- SOBRE LA TAREA: Transcribe sin cambios las líneas de los registros que van desde el principio hasta la línea que contiene "09 juin 2016, 21:32", ambas incluidas.

[Registros extraídos de una colección]
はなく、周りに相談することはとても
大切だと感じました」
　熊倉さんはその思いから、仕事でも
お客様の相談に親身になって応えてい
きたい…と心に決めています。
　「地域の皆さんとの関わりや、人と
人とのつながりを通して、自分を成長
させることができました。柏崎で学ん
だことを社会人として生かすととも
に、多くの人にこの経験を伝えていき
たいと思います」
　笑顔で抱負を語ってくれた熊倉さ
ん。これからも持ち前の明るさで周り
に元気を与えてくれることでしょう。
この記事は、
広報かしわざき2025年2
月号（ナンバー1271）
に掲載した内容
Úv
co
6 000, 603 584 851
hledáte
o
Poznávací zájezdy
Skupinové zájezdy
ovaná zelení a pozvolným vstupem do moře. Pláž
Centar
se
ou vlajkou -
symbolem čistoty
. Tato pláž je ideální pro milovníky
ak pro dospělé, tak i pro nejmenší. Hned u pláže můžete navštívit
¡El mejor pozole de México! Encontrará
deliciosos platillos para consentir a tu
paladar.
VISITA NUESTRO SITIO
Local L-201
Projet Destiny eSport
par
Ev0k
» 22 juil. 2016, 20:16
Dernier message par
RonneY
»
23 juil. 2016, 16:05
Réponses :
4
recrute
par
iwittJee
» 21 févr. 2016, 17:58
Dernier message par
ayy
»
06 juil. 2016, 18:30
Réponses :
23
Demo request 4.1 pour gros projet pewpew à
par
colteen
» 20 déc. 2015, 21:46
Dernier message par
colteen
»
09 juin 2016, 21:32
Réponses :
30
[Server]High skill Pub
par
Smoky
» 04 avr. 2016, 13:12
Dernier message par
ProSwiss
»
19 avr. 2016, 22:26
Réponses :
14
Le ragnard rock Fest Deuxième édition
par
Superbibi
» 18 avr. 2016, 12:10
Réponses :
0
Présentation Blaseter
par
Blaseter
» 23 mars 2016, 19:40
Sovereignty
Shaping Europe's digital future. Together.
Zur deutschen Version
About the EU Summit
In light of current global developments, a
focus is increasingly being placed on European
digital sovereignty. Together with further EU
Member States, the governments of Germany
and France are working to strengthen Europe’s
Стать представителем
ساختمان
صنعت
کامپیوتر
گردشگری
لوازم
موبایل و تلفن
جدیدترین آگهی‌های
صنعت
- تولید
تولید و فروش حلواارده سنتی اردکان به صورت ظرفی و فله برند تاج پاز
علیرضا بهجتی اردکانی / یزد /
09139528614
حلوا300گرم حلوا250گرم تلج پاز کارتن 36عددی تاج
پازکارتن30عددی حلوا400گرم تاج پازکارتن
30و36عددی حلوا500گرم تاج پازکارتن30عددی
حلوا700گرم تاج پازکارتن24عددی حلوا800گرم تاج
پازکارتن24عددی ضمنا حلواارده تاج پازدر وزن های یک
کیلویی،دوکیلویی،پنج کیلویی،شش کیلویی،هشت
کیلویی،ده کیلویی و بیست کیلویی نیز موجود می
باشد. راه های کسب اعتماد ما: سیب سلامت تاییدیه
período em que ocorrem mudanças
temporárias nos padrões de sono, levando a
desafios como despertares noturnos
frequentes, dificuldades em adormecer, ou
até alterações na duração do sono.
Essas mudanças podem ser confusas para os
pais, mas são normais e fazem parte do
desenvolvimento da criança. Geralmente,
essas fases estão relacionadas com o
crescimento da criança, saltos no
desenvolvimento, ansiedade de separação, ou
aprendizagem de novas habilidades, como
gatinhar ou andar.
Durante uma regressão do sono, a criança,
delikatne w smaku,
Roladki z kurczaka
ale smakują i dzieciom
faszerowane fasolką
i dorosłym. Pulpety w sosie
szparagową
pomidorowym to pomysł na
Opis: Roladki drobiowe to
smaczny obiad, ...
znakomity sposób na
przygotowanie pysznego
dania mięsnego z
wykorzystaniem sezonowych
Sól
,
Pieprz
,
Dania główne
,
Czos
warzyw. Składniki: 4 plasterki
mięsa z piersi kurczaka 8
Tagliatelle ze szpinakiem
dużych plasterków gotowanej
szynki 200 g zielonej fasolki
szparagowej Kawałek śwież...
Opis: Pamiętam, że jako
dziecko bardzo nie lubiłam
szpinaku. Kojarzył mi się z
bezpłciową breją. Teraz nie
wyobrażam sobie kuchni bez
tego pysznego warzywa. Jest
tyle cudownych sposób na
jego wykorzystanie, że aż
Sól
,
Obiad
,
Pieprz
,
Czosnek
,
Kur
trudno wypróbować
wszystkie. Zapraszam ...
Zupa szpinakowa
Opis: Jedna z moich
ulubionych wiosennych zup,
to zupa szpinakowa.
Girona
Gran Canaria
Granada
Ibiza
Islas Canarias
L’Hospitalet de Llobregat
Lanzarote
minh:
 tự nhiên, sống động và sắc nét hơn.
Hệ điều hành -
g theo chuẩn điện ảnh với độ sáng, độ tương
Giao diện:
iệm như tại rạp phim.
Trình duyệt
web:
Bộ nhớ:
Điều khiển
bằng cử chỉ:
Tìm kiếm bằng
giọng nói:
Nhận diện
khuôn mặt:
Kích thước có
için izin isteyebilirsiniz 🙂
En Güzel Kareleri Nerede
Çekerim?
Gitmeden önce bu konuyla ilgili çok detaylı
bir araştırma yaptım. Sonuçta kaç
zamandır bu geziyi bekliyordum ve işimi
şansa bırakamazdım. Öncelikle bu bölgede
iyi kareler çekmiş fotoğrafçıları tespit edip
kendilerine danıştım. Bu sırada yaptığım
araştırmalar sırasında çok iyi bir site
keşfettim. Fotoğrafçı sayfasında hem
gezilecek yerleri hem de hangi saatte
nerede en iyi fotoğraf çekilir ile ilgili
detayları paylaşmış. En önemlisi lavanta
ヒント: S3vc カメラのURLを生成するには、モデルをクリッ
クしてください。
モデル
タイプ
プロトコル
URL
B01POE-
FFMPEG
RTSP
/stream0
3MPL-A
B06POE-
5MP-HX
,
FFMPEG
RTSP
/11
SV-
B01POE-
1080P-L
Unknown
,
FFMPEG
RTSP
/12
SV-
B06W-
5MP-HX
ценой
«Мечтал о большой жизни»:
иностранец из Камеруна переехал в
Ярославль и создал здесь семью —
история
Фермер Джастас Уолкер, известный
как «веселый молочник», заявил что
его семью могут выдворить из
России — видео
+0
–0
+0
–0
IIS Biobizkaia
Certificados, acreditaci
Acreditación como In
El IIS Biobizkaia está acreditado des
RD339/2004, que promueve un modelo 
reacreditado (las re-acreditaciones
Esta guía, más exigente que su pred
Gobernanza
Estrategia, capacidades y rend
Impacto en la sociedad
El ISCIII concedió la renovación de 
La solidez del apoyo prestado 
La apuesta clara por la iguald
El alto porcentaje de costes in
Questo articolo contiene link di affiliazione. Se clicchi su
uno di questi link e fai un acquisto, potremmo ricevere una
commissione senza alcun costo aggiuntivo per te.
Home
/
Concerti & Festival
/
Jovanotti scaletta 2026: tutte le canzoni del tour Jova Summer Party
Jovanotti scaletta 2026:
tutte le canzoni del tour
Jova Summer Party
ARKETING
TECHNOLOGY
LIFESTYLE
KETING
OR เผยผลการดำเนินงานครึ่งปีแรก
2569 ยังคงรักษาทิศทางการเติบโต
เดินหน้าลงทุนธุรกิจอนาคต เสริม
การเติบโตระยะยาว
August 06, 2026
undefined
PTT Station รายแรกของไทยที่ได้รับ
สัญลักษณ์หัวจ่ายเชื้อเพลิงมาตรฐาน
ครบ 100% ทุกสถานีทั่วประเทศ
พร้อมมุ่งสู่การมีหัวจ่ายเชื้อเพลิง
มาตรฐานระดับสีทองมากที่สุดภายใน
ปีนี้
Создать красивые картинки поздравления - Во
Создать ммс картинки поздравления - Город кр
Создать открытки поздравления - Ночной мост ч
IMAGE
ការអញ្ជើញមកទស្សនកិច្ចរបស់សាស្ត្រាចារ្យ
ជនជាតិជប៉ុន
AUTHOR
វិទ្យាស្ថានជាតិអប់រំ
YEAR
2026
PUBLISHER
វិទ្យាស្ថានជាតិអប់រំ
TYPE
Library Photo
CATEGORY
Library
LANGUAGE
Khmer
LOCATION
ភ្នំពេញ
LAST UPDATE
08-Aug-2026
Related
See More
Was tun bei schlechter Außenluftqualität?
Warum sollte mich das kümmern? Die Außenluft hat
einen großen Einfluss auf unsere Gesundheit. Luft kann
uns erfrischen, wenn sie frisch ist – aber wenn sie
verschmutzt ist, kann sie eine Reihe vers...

- TAREA RESUELTA:
はなく、周りに相談することはとても
大切だと感じました」
　熊倉さんはその思いから、仕事でも
お客様の相談に親身になって応えてい
きたい…と心に決めています。
　「地域の皆さんとの関わりや、人と
人とのつながりを通して、自分を成長
させることができました。柏崎で学ん
だことを社会人として生かすととも
に、多くの人にこの経験を伝えていき
たいと思います」
　笑顔で抱負を語ってくれた熊倉さ
ん。これからも持ち前の明るさで周り
に元気を与えてくれることでしょう。
この記事は、
広報かしわざき2025年2
月号（ナンバー1271）
に掲載した内容
Úv
co
6 000, 603 584 851
hledáte
o
Poznávací zájezdy
Skupinové zájezdy
ovaná zelení a pozvolným vstupem do moře. Pláž
Centar
se
ou vlajkou -
symbolem čistoty
. Tato pláž je ideální pro milovníky
ak pro dospělé, tak i pro nejmenší. Hned u pláže můžete navštívit
¡El mejor pozole de México! Encontrará
deliciosos platillos para consentir a tu
paladar.
VISITA NUESTRO SITIO
Local L-201
Projet Destiny eSport
par
Ev0k
» 22 juil. 2016, 20:16
Dernier message par
RonneY
»
23 juil. 2016, 16:05
Réponses :
4
recrute
par
iwittJee
» 21 févr. 2016, 17:58
Dernier message par
ayy
»
06 juil. 2016, 18:30
Réponses :
23
Demo request 4.1 pour gros projet pewpew à
par
colteen
» 20 déc. 2015, 21:46
Dernier message par
colteen
»
09 juin 2016, 21:32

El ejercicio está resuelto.